Regarding business efficiencies and giving clients a better service, the dynamic here seems to have changed with many planners and Paraplanners having now clarified the division of labour between the requirements from the chosen platforms and the tools and functionality afforded by the chosen back office employed within the business. This particular fact is borne out and supported by our own management information from our Engage research software used by several thousand advisers, which clearly indicates that more fundamental criteria is driving selection, such as charging models and interest on cash accounts.
Up to 16 platforms are regularly being researched with the top 10 comprising a balance of more open architecture wrap models and the more commoditised collective investment structures.

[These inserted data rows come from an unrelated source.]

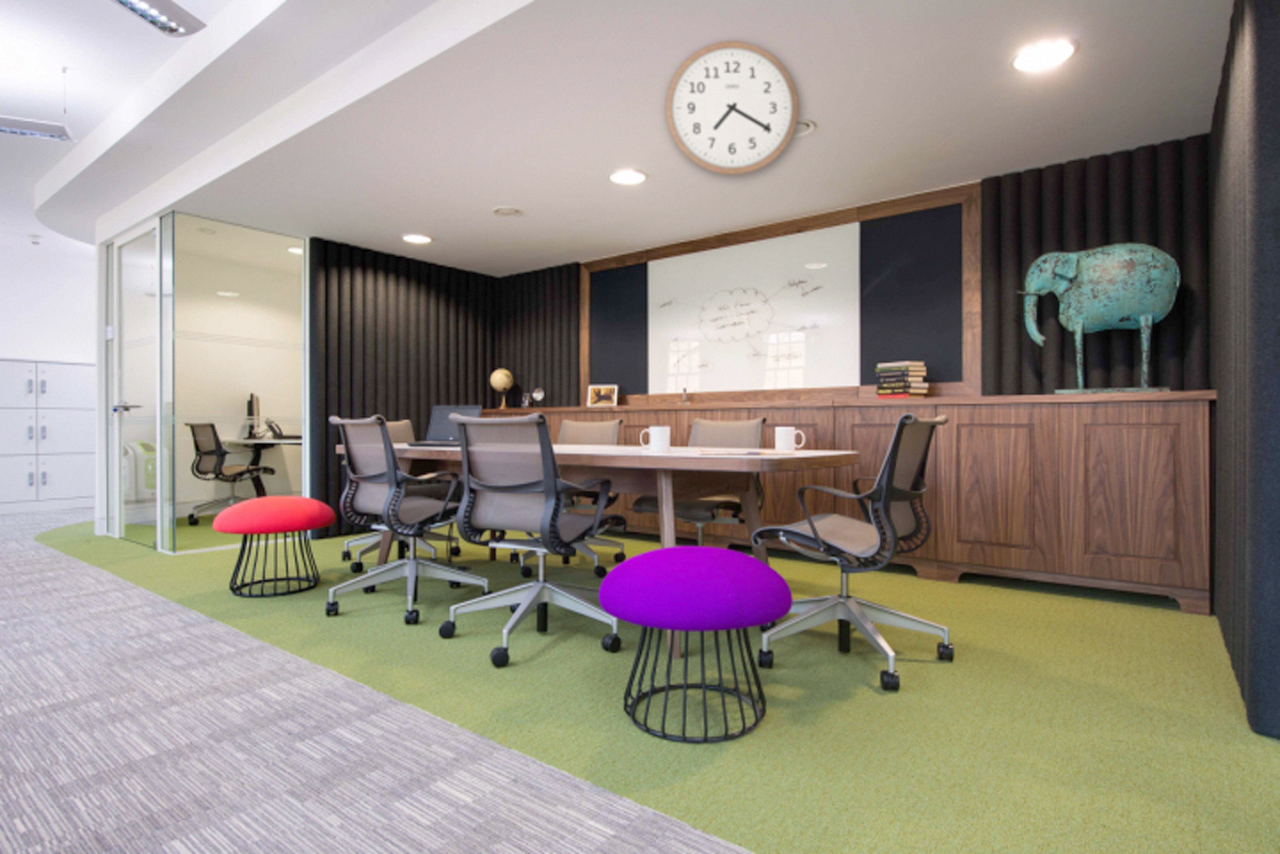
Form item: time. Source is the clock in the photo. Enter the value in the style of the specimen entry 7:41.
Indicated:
7:20
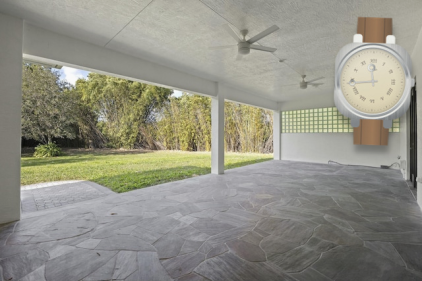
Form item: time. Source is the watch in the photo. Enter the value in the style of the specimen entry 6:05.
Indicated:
11:44
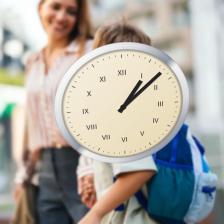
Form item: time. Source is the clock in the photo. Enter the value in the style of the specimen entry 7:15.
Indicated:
1:08
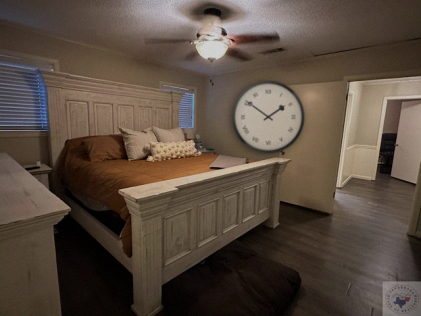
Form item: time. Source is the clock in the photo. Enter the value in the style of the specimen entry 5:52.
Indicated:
1:51
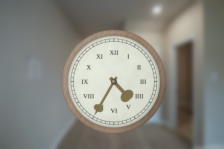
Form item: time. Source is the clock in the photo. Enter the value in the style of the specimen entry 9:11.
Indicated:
4:35
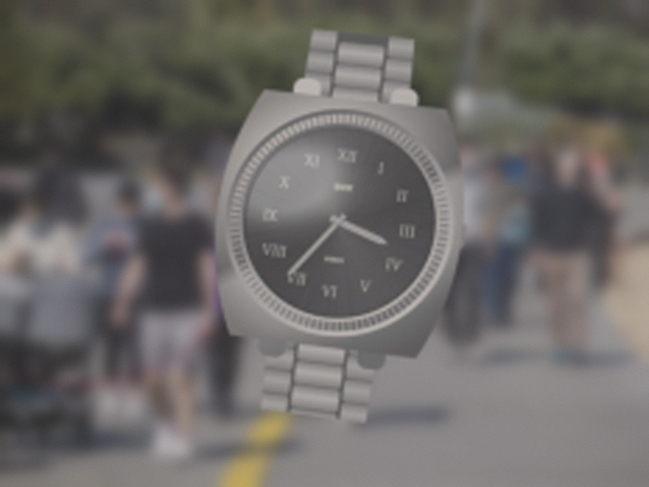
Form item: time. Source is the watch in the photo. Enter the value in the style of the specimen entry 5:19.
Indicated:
3:36
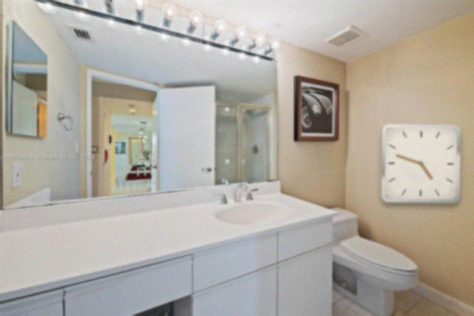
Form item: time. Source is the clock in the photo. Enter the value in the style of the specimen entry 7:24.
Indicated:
4:48
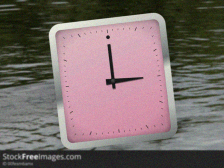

The trend to more investment outsourcing, at least for certain client segments has meant that access in the fund world is more focused upon the multi-asset solutions whilst access to the DFM outsourced Managed Portfolios has proven more of a challenge as elements of this market utilise asset types not always available on many platforms—an interesting market to observe looking forwards as we have already seen a polarisation of the DFM Managed Portfolio market between those that are designed as platform linked propositions, relying upon certain elements of platform functionality, and those which are more direct models not relying upon a platform.
Finally, while platforms certainly take centre stage for key elements of any planning firms proposition, there still remains a significant minority of advice and investments being made off platform typically to address execution of more specialist products and solutions, structured and guaranteed plans and indeed where various tax wrappers are used, particularly for more moderate clients where the whole basis point assessment comes in to play relating to total cost.